Fig. 6. Mutations at the 5′ end of NEAT1 increase paraspeckle formation and alter its protein interactome.

a Counts of paraspeckles and b paraspeckle size in HeLa cells treated with indicated sgRNAs. Values were obtained from 80 to 100 cells per replicate, with n = 5 (experimental replicates performed at different times). Statistical significance was estimated using one-tailed paired t test. Data show the mean value +/− SD. c Representative images from fluorescence in situ hybridisation (FISH) visualisation of NEAT1 in HeLa cells expressing sgRNAs for Control2 and NEAT1 Region 2. n > 3 biological replicates. Scale bar = 10 µM. d Sequences of biotinylated probes used for the mass-spectrometry analysis of NEAT1-interacting proteins. e Proteins detected by wild-type (WT) NEAT1 probe, filtered for nuclear proteins only, are ranked by intensity and labelled when intersecting previously detected NEAT1-interacting proteins (green) and paraspeckle proteins (orange). Statistical significance was calculated by one-tailed hypergeometric test (to background of nuclear proteins n = 6758). f Histogram shows differential detection of proteins comparing mutated (Mut) and wild-type (WT) probes. Dotted lines indicate log2 fold-change cutoffs of −1/+ 1. g STRING interaction network based on a subset of the proteins lost upon mutation (grey borders) interacting with the RNA polymerase II core complex. h Validations by RNA immunoprecipitation using antibodies for PQBP1 and SREK1. i FISH using NEAT1 probes (green) in HeLa cells treated with indicated siRNAs.
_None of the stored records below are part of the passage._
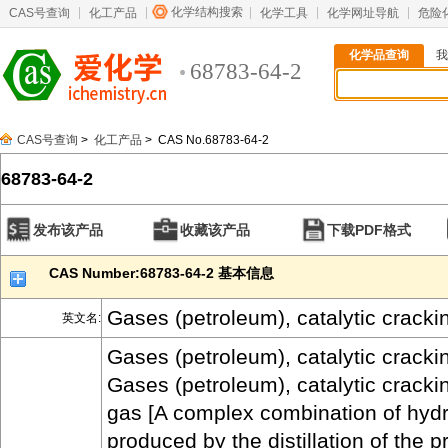
化学结构搜索
CAS号查询
化工产品
化学工具
化学网址导航
危险
化学品查询
我
68783-64-2
CAS号查询
>
化工产品
> CAS No.68783-64-2
68783-64-2
发布该产品
收藏该产品
下载PDF格式
CAS Number:68783-64-2 基本信息
Gases (petroleum), catalytic cracki
英文名:
Gases (petroleum), catalytic cracki
Gases (petroleum), catalytic crack
gas [A complex combination of hyd
produced by the distillation of the 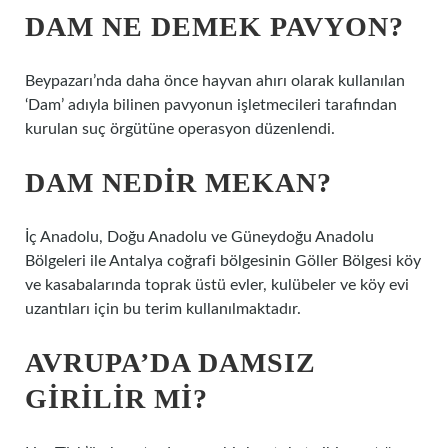
DAM NE DEMEK PAVYON?
Beypazarı’nda daha önce hayvan ahırı olarak kullanılan
‘Dam’ adıyla bilinen pavyonun işletmecileri tarafından
kurulan suç örgütüne operasyon düzenlendi.
DAM NEDIR MEKAN?
İç Anadolu, Doğu Anadolu ve Güneydoğu Anadolu
Bölgeleri ile Antalya coğrafi bölgesinin Göller Bölgesi köy
ve kasabalarında toprak üstü evler, kulübeler ve köy evi
uzantıları için bu terim kullanılmaktadır.
AVRUPA’DA DAMSIZ
GIRILIR MI?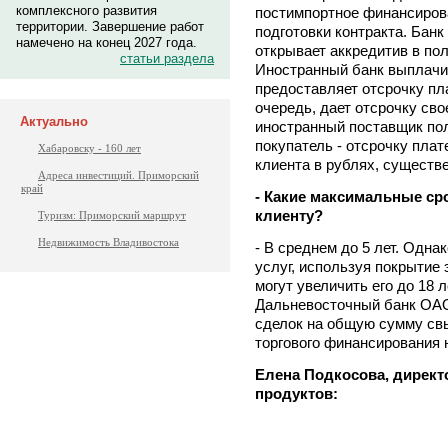
комплексного развития
постимпортное финансиров
территории. Завершение работ
подготовки контракта. Банк
намечено на конец 2027 года.
открывает аккредитив в по
статьи раздела
Иностранный банк выплачив
предоставляет отсрочку пл
очередь, дает отсрочку св
Актуально
иностранный поставщик пол
покупатель - отсрочку плат
Хабаровску - 160 лет
клиента в рублях, существ
Адреса инвестиций. Приморский
край
- Какие максимальные ср
клиенту?
Туризм: Приморский маршрут
Недвижимость Владивостока
- В среднем до 5 лет. Одна
услуг, используя покрытие 
могут увеличить его до 18 л
Дальневосточный банк ОАО
сделок на общую сумму св
торгового финансирования н
Елена Подкосова, директ
продуктов: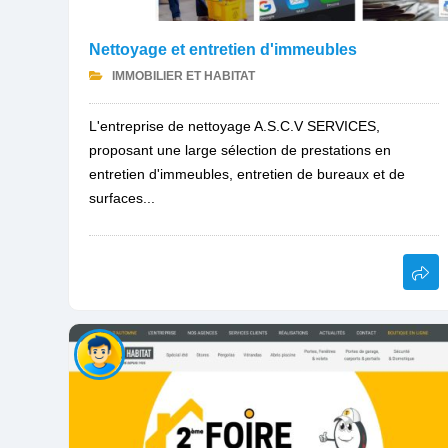
Nettoyage et entretien d'immeubles
IMMOBILIER ET HABITAT
L'entreprise de nettoyage A.S.C.V SERVICES,
proposant une large sélection de prestations en
entretien d'immeubles, entretien de bureaux et de
surfaces...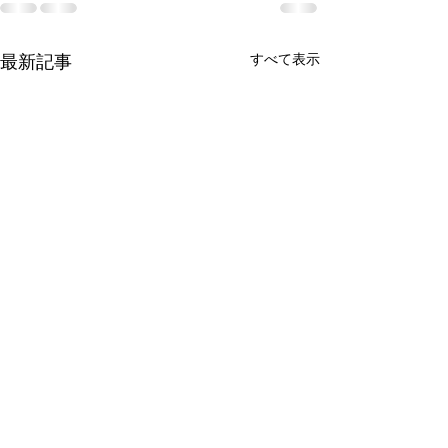
すべて表示
最新記事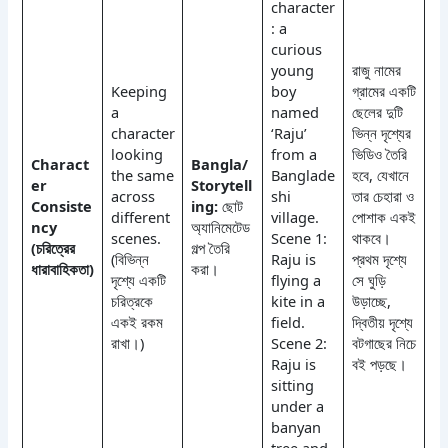
character
: a
curious
young
রাজু নামের
Keeping
boy
গ্রামের একটি
a
named
ছেলের দুটি
character
‘Raju’
ভিন্ন দৃশ্যের
looking
from a
ভিডিও তৈরি
Charact
Bangla/
the same
Banglade
হবে, যেখানে
er
Storytell
across
shi
তার চেহারা ও
Consiste
ing:
ছোট
different
village.
পোশাক একই
ncy
অ্যানিমেটেড
scenes.
Scene 1:
থাকবে।
(চরিত্রের
গল্প তৈরি
(বিভিন্ন
Raju is
প্রথম দৃশ্যে
ধারাবাহিকতা)
করা।
দৃশ্যে একটি
flying a
সে ঘুড়ি
চরিত্রকে
kite in a
উড়াচ্ছে,
একই রকম
field.
দ্বিতীয় দৃশ্যে
রাখা।)
Scene 2:
বটগাছের নিচে
Raju is
বই পড়ছে।
sitting
under a
banyan
tree and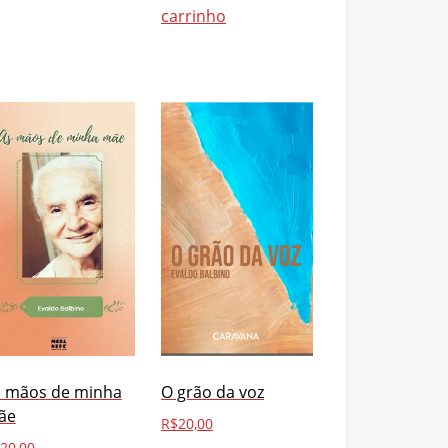
carrinho
s mãos de minha
O grão da voz
ãe
R$
20,00
20,00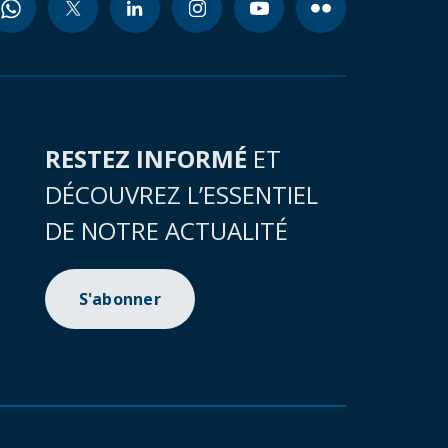
RESTEZ INFORMÉ
ET
DÉCOUVREZ L’ESSENTIEL
DE NOTRE ACTUALITÉ
S'abonner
Cell nuclei in blue (DAPI). Values were obtained from 80 to 100 cells per replicate, with n = 3 replicates (experimental replicates). Scale bar = 10 µM. j qRT-PCR measurement of RNA levels in HeLa cells after transfection of siRNAs targeting U2SURP and SREK1 genes. Data show the mean value +/− SD of n = 3 independent experiments. k Paraspeckles area in HeLa cells treated with two independent siRNAs targeting SREK1. Measurements from 80 to 100 cells per replicate. Statistical significance was estimated using one-sided paired t test. Data shows the mean value +/− SD of n = 3 replicates (experimental replicates). l Cell viability in siRNA-transfected cells was measured at indicated timepoints. Data shows the mean value +/− SD of n = 3 replicates (experimental replicates). Statistical significance was estimated by using tow-tailed t test. m Proposed model by which somatic mutations in NEAT1 gene can alter protein interactome, increase paraspeckle numbers and boost cell proliferation. Source data are provided as a Source Data file.